### [WORK TO COMPLETE]
Put every line of the data below into a JSON list of strings, one string per line, and leave out any blank lines.

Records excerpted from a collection
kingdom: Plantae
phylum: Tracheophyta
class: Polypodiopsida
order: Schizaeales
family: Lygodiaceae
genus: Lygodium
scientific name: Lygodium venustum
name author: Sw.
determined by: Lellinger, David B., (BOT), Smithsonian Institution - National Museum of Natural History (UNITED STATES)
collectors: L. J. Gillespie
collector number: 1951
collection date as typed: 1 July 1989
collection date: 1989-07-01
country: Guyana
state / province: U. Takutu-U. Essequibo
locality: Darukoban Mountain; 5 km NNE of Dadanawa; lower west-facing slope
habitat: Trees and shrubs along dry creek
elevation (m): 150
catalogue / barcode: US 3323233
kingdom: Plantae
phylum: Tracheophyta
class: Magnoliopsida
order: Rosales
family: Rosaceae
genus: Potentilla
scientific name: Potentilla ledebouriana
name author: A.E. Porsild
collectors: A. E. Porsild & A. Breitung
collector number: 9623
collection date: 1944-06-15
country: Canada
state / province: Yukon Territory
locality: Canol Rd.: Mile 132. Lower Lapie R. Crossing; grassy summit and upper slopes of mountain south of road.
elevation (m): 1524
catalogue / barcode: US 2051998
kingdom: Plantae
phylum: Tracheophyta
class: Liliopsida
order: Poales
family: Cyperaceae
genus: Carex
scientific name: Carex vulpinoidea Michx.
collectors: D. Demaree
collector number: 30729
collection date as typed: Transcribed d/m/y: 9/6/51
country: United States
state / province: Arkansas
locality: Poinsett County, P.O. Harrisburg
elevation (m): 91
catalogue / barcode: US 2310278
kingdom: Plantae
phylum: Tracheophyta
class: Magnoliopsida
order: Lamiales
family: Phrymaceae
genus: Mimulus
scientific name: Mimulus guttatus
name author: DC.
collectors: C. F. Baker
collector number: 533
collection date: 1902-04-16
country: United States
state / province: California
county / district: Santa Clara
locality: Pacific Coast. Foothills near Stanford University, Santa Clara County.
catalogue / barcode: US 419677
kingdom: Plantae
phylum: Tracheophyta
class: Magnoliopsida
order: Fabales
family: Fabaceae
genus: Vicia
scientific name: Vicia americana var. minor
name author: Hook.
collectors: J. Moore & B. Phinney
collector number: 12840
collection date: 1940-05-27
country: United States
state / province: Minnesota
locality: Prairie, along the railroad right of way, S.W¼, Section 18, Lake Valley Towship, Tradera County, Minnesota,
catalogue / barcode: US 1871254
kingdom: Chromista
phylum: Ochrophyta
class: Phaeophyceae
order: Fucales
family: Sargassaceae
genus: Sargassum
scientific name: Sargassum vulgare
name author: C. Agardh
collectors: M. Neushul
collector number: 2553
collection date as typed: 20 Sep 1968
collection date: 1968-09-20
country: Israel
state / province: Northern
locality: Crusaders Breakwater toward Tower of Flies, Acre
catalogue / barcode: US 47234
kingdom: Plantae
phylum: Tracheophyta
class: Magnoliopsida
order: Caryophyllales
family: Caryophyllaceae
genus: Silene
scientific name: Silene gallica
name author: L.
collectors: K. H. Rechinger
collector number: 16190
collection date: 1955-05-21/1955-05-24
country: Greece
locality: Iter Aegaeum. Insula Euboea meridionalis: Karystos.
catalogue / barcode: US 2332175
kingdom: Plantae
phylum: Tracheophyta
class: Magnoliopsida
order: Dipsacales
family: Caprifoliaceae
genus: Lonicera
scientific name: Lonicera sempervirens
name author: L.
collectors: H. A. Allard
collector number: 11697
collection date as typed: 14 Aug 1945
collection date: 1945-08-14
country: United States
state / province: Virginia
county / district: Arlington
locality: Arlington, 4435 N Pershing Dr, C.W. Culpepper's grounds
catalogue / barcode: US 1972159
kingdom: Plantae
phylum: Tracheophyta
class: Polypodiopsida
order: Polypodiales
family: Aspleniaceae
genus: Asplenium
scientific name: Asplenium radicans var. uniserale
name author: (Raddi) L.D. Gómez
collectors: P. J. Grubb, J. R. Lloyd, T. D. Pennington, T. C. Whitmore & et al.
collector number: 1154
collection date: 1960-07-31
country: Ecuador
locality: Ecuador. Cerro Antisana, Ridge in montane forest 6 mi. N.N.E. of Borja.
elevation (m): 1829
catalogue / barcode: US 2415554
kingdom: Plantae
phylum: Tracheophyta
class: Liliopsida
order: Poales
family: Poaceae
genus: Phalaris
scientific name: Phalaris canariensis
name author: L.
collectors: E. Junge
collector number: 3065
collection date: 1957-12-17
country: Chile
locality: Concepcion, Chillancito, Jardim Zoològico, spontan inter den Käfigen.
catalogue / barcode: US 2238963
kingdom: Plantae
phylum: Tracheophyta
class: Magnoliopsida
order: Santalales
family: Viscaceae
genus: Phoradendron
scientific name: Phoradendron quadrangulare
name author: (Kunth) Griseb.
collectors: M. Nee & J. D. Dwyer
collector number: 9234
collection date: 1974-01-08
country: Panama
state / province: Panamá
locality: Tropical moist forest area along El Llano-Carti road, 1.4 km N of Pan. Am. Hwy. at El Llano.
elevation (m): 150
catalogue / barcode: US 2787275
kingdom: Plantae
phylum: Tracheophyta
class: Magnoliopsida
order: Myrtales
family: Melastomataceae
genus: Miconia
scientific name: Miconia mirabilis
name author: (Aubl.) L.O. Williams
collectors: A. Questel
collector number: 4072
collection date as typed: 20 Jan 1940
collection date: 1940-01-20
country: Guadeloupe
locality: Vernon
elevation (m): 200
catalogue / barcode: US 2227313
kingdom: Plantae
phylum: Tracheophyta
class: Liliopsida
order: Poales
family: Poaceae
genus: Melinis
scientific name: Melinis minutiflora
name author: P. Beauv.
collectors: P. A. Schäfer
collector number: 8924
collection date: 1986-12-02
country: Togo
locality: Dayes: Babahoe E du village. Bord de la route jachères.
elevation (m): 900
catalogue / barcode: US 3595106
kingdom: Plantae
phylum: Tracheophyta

### [SOLUTION]
[
  "kingdom: Plantae",
  "phylum: Tracheophyta",
  "class: Polypodiopsida",
  "order: Schizaeales",
  "family: Lygodiaceae",
  "genus: Lygodium",
  "scientific name: Lygodium venustum",
  "name author: Sw.",
  "determined by: Lellinger, David B., (BOT), Smithsonian Institution - National Museum of Natural History (UNITED STATES)",
  "collectors: L. J. Gillespie",
  "collector number: 1951",
  "collection date as typed: 1 July 1989",
  "collection date: 1989-07-01",
  "country: Guyana",
  "state / province: U. Takutu-U. Essequibo",
  "locality: Darukoban Mountain; 5 km NNE of Dadanawa; lower west-facing slope",
  "habitat: Trees and shrubs along dry creek",
  "elevation (m): 150",
  "catalogue / barcode: US 3323233",
  "kingdom: Plantae",
  "phylum: Tracheophyta",
  "class: Magnoliopsida",
  "order: Rosales",
  "family: Rosaceae",
  "genus: Potentilla",
  "scientific name: Potentilla ledebouriana",
  "name author: A.E. Porsild",
  "collectors: A. E. Porsild & A. Breitung",
  "collector number: 9623",
  "collection date: 1944-06-15",
  "country: Canada",
  "state / province: Yukon Territory",
  "locality: Canol Rd.: Mile 132. Lower Lapie R. Crossing; grassy summit and upper slopes of mountain south of road.",
  "elevation (m): 1524",
  "catalogue / barcode: US 2051998",
  "kingdom: Plantae",
  "phylum: Tracheophyta",
  "class: Liliopsida",
  "order: Poales",
  "family: Cyperaceae",
  "genus: Carex",
  "scientific name: Carex vulpinoidea Michx.",
  "collectors: D. Demaree",
  "collector number: 30729",
  "collection date as typed: Transcribed d/m/y: 9/6/51",
  "country: United States",
  "state / province: Arkansas",
  "locality: Poinsett County, P.O. Harrisburg",
  "elevation (m): 91",
  "catalogue / barcode: US 2310278",
  "kingdom: Plantae",
  "phylum: Tracheophyta",
  "class: Magnoliopsida",
  "order: Lamiales",
  "family: Phrymaceae",
  "genus: Mimulus",
  "scientific name: Mimulus guttatus",
  "name author: DC.",
  "collectors: C. F. Baker",
  "collector number: 533",
  "collection date: 1902-04-16",
  "country: United States",
  "state / province: California",
  "county / district: Santa Clara",
  "locality: Pacific Coast. Foothills near Stanford University, Santa Clara County.",
  "catalogue / barcode: US 419677",
  "kingdom: Plantae",
  "phylum: Tracheophyta",
  "class: Magnoliopsida",
  "order: Fabales",
  "family: Fabaceae",
  "genus: Vicia",
  "scientific name: Vicia americana var. minor",
  "name author: Hook.",
  "collectors: J. Moore & B. Phinney",
  "collector number: 12840",
  "collection date: 1940-05-27",
  "country: United States",
  "state / province: Minnesota",
  "locality: Prairie, along the railroad right of way, S.W¼, Section 18, Lake Valley Towship, Tradera County, Minnesota,",
  "catalogue / barcode: US 1871254",
  "kingdom: Chromista",
  "phylum: Ochrophyta",
  "class: Phaeophyceae",
  "order: Fucales",
  "family: Sargassaceae",
  "genus: Sargassum",
  "scientific name: Sargassum vulgare",
  "name author: C. Agardh",
  "collectors: M. Neushul",
  "collector number: 2553",
  "collection date as typed: 20 Sep 1968",
  "collection date: 1968-09-20",
  "country: Israel",
  "state / province: Northern",
  "locality: Crusaders Breakwater toward Tower of Flies, Acre",
  "catalogue / barcode: US 47234",
  "kingdom: Plantae",
  "phylum: Tracheophyta",
  "class: Magnoliopsida",
  "order: Caryophyllales",
  "family: Caryophyllaceae",
  "genus: Silene",
  "scientific name: Silene gallica",
  "name author: L.",
  "collectors: K. H. Rechinger",
  "collector number: 16190",
  "collection date: 1955-05-21/1955-05-24",
  "country: Greece",
  "locality: Iter Aegaeum. Insula Euboea meridionalis: Karystos.",
  "catalogue / barcode: US 2332175",
  "kingdom: Plantae",
  "phylum: Tracheophyta",
  "class: Magnoliopsida",
  "order: Dipsacales",
  "family: Caprifoliaceae",
  "genus: Lonicera",
  "scientific name: Lonicera sempervirens",
  "name author: L.",
  "collectors: H. A. Allard",
  "collector number: 11697",
  "collection date as typed: 14 Aug 1945",
  "collection date: 1945-08-14",
  "country: United States",
  "state / province: Virginia",
  "county / district: Arlington",
  "locality: Arlington, 4435 N Pershing Dr, C.W. Culpepper's grounds",
  "catalogue / barcode: US 1972159",
  "kingdom: Plantae",
  "phylum: Tracheophyta",
  "class: Polypodiopsida",
  "order: Polypodiales",
  "family: Aspleniaceae",
  "genus: Asplenium",
  "scientific name: Asplenium radicans var. uniserale",
  "name author: (Raddi) L.D. Gómez",
  "collectors: P. J. Grubb, J. R. Lloyd, T. D. Pennington, T. C. Whitmore & et al.",
  "collector number: 1154",
  "collection date: 1960-07-31",
  "country: Ecuador",
  "locality: Ecuador. Cerro Antisana, Ridge in montane forest 6 mi. N.N.E. of Borja.",
  "elevation (m): 1829",
  "catalogue / barcode: US 2415554",
  "kingdom: Plantae",
  "phylum: Tracheophyta",
  "class: Liliopsida",
  "order: Poales",
  "family: Poaceae",
  "genus: Phalaris",
  "scientific name: Phalaris canariensis",
  "name author: L.",
  "collectors: E. Junge",
  "collector number: 3065",
  "collection date: 1957-12-17",
  "country: Chile",
  "locality: Concepcion, Chillancito, Jardim Zoològico, spontan inter den Käfigen.",
  "catalogue / barcode: US 2238963",
  "kingdom: Plantae",
  "phylum: Tracheophyta",
  "class: Magnoliopsida",
  "order: Santalales",
  "family: Viscaceae",
  "genus: Phoradendron",
  "scientific name: Phoradendron quadrangulare",
  "name author: (Kunth) Griseb.",
  "collectors: M. Nee & J. D. Dwyer",
  "collector number: 9234",
  "collection date: 1974-01-08",
  "country: Panama",
  "state / province: Panamá",
  "locality: Tropical moist forest area along El Llano-Carti road, 1.4 km N of Pan. Am. Hwy. at El Llano.",
  "elevation (m): 150",
  "catalogue / barcode: US 2787275",
  "kingdom: Plantae",
  "phylum: Tracheophyta",
  "class: Magnoliopsida",
  "order: Myrtales",
  "family: Melastomataceae",
  "genus: Miconia",
  "scientific name: Miconia mirabilis",
  "name author: (Aubl.) L.O. Williams",
  "collectors: A. Questel",
  "collector number: 4072",
  "collection date as typed: 20 Jan 1940",
  "collection date: 1940-01-20",
  "country: Guadeloupe",
  "locality: Vernon",
  "elevation (m): 200",
  "catalogue / barcode: US 2227313",
  "kingdom: Plantae",
  "phylum: Tracheophyta",
  "class: Liliopsida",
  "order: Poales",
  "family: Poaceae",
  "genus: Melinis",
  "scientific name: Melinis minutiflora",
  "name author: P. Beauv.",
  "collectors: P. A. Schäfer",
  "collector number: 8924",
  "collection date: 1986-12-02",
  "country: Togo",
  "locality: Dayes: Babahoe E du village. Bord de la route jachères.",
  "elevation (m): 900",
  "catalogue / barcode: US 3595106",
  "kingdom: Plantae",
  "phylum: Tracheophyta"
]